Teen Read Week 2018: Author Chat with Jessica Brody (The Geography Of Lost Things), Plus Giveaway!
Today we're excited to chat with Jessica Brody (The Geography Of Lost Things)
as part of YABC's Teen Read Week!
Read on for more about Jessica, her novel, plus a giveaway!
Meet Jessica Brody!
Jessica Brody is the author of several popular novels for teens and tweens, including The Geography of Lost Things, 52 Reasons to Hate My Father, A Week of Mondays, Better You Than Me, and the Unremembered trilogy. She lives with her husband and four dogs near Portland, Oregon. Visit her online at JessicaBrody.com.
Meet The Geography Of Lost Things!
A lot can happen on the road from lost to found…
Ali Collins doesn’t have room in her life for clutter or complications. So when her estranged father passes away and leaves her his only prized possession—a 1968 Firebird convertible—Ali knows she won’t keep it. Not when it reminds her too much of all her father’s unfulfilled promises. And especially not when a buyer three hundred miles up the Pacific coast is offering enough money for the car to save her childhood home from foreclosure. There’s only one problem, though. Ali has no idea how to drive a stick shift.
But her ex-boyfriend, Nico, does.
The road trip gets off to a horrible start, filled with unexpected detours, roadblocks, and all the uncomfortable tension that comes with being trapped in a car with your ex. But when Nico starts collecting items from the quirky strangers they meet along the way, Ali starts to sense that these objects aren’t random. Somehow they seem to be leading her to an unknown truth about her father. A truth that will finally prove to Ali that some things—even broken things—are worth saving.
~ Interview for Teen Read Week ~
YABC: What book or books were your go-to choice when you were a teen?
Would you believe that I wasn’t a reader as a teen? I know, a writer who’s not a reader! WHAAAA???
I was what they now call a “reluctant reader.” It was hard for me to get into books (I still prefer audiobooks to this day!) and all the books they assigned me to read in school were booo-oooring. I think that turned me off reading all together.

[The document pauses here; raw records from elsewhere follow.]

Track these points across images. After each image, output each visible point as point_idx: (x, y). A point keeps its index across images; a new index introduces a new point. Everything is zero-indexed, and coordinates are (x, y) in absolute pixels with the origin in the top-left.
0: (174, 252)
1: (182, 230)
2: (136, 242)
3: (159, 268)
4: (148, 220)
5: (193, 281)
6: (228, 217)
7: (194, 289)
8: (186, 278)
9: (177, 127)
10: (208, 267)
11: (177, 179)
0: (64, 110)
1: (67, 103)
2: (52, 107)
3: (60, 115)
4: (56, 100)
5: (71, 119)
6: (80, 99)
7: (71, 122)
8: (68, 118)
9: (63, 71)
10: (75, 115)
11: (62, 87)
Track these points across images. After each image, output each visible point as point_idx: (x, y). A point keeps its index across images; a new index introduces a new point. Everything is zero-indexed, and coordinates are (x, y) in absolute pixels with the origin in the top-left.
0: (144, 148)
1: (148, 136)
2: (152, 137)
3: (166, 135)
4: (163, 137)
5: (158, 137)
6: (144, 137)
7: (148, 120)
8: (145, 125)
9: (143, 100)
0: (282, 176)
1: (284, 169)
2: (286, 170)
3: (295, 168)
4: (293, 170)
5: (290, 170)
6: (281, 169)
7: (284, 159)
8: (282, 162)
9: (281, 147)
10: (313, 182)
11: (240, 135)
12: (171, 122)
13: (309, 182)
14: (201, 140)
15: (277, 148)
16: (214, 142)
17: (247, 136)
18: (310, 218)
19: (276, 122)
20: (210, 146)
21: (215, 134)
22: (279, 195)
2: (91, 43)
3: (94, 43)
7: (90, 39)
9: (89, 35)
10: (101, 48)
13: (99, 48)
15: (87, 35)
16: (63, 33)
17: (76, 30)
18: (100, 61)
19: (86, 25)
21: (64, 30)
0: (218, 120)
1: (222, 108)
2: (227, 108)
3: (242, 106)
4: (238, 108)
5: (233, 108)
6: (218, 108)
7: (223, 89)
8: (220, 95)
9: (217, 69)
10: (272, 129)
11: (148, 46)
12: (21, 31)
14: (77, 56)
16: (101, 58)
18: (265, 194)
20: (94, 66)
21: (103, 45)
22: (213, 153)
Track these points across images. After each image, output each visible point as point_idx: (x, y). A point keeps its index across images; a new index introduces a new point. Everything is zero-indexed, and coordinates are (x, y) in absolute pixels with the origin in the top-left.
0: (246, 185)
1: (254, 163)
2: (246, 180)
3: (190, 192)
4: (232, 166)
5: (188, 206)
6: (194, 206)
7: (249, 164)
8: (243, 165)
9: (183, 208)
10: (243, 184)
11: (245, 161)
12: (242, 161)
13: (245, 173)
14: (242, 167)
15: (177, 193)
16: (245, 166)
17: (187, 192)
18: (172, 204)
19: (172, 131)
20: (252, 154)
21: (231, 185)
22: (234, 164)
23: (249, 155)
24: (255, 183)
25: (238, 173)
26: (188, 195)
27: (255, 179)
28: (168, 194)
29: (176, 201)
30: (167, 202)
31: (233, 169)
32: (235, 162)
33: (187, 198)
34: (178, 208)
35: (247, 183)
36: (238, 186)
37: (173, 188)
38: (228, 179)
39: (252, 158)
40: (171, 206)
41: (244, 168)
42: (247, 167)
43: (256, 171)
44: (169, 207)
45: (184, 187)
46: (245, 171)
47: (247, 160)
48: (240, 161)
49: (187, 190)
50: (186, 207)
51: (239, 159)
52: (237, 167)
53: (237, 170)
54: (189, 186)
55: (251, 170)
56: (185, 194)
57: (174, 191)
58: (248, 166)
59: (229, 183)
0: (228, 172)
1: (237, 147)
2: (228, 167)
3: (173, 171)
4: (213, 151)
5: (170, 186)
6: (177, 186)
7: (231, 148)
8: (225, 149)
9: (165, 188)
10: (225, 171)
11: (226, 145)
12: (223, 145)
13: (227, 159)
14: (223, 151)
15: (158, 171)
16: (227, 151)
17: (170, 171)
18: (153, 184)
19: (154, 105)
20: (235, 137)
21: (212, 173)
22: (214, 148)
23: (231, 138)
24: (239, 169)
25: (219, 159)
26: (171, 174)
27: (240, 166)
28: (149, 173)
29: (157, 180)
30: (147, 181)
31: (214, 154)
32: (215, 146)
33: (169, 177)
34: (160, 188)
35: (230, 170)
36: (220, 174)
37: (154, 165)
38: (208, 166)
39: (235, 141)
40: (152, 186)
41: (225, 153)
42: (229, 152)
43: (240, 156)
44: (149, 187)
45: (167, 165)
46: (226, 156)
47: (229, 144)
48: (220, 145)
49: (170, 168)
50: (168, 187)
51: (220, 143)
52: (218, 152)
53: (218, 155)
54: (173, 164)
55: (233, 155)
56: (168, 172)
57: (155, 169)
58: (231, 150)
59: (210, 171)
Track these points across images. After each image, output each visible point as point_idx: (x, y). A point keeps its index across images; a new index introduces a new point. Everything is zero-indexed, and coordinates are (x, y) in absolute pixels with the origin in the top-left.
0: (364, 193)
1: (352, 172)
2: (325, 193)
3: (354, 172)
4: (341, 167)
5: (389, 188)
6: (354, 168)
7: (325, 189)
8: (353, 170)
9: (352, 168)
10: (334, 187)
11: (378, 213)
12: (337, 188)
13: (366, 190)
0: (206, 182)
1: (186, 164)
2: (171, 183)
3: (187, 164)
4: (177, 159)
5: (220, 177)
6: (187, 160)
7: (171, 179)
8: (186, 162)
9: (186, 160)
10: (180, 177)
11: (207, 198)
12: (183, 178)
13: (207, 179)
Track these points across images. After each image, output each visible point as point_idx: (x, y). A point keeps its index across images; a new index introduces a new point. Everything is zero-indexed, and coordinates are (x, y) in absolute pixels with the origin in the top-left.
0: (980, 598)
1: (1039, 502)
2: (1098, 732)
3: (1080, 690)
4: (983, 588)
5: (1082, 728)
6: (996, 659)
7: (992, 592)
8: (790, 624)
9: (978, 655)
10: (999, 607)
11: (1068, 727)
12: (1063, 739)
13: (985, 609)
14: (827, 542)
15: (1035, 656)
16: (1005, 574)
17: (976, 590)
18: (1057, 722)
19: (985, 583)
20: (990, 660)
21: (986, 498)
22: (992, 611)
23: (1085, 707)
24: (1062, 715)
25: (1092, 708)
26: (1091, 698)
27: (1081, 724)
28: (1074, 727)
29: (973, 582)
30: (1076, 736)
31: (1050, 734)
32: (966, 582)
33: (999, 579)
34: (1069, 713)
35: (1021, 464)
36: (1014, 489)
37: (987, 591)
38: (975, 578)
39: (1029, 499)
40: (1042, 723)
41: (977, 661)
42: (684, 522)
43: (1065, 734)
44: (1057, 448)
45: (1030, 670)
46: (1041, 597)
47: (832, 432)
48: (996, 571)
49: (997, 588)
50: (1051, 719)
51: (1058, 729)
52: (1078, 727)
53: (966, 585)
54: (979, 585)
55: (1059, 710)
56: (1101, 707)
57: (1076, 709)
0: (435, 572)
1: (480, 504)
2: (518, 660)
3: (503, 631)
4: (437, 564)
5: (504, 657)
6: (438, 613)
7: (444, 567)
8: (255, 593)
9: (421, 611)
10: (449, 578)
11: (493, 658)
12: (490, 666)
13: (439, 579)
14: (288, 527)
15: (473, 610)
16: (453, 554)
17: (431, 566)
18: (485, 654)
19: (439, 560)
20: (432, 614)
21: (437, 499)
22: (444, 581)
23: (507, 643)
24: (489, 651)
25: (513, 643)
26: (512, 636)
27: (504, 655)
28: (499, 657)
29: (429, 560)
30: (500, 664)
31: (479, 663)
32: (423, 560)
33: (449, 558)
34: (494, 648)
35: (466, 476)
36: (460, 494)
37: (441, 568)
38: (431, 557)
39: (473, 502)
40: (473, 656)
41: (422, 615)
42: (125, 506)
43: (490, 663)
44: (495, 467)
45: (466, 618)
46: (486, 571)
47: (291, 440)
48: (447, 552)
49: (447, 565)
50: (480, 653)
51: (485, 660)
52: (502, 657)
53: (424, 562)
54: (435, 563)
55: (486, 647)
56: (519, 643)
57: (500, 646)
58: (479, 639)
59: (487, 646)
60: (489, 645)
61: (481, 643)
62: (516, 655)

That’s why I’m super conscious about making sure the books I write now are fast-paced short, punchy chapters. Basically the kind of book I might have gravitated toward as a teen.
But I will say there was one author who I did read a teenager and that was Christopher Pike. I loved his super warpy, out-there concepts. I mean, cults, and skulls that turn you into aliens, and being haunted by a Greek goddess? What’s not to love?
YABC: Was there a class in high school that you wished you had paid closer attention to and why?
Probably any English class. I was a total math nerd. (I know, another shocker.) I actually majored in Economics in college (see answer above about not being a reader!) But because I wasn’t a reader as teen, I feel like I missed out on a lot of great books (I shamefully read a lot of cliff notes. Sorry, Mr. Larson, my 10th Grade English Teacher!) I’m now discovering a lot of those books as an adult which is great (like, hello? I do not remember The Grapes of Wrath being this compelling as a teen!) But, I do believe we are all on our own journeys for a purpose, so clearly I was meant to be a late reader for some reason!
YABC: What advice would you give teens who might want to be a writer?
Don’t be afraid to write badly. All writers have awful first drafts. That’s why they’re called first drafts. Sometimes you have to just get through the story before you can make it pretty. I think a lot of new authors quit halfway through the book because they’re afraid that it’s not good. The first draft won’t be good. Accept that and keep going! Just finish it and fix it later. The hardest part about writing a book is getting to that last page. Or, like I always say, “Don't be afraid to write crap because crap makes great fertilizer.”
YABC: What 3 YA books would you love to recommend to our readers?
There are SO many books I love to recommend, but here are three that I don’t think get enough attention, for whatever reason. So you may not have heard of them…but you SHOULD!
Not After Everything by Michelle Levy (contemporary)
This Raging Light by Estelle Laure (contemporary)
Free to Fall by Lauren Miller (sci-fi)
The Geography Of Lost Things
By: Jessica Brody
Publisher: Simon Pulse
Release Date: October 2nd, 2018
The cover is attractive and I believe YA Readers will enjoy the storyline. Thank you for sharing the book and good luck with it.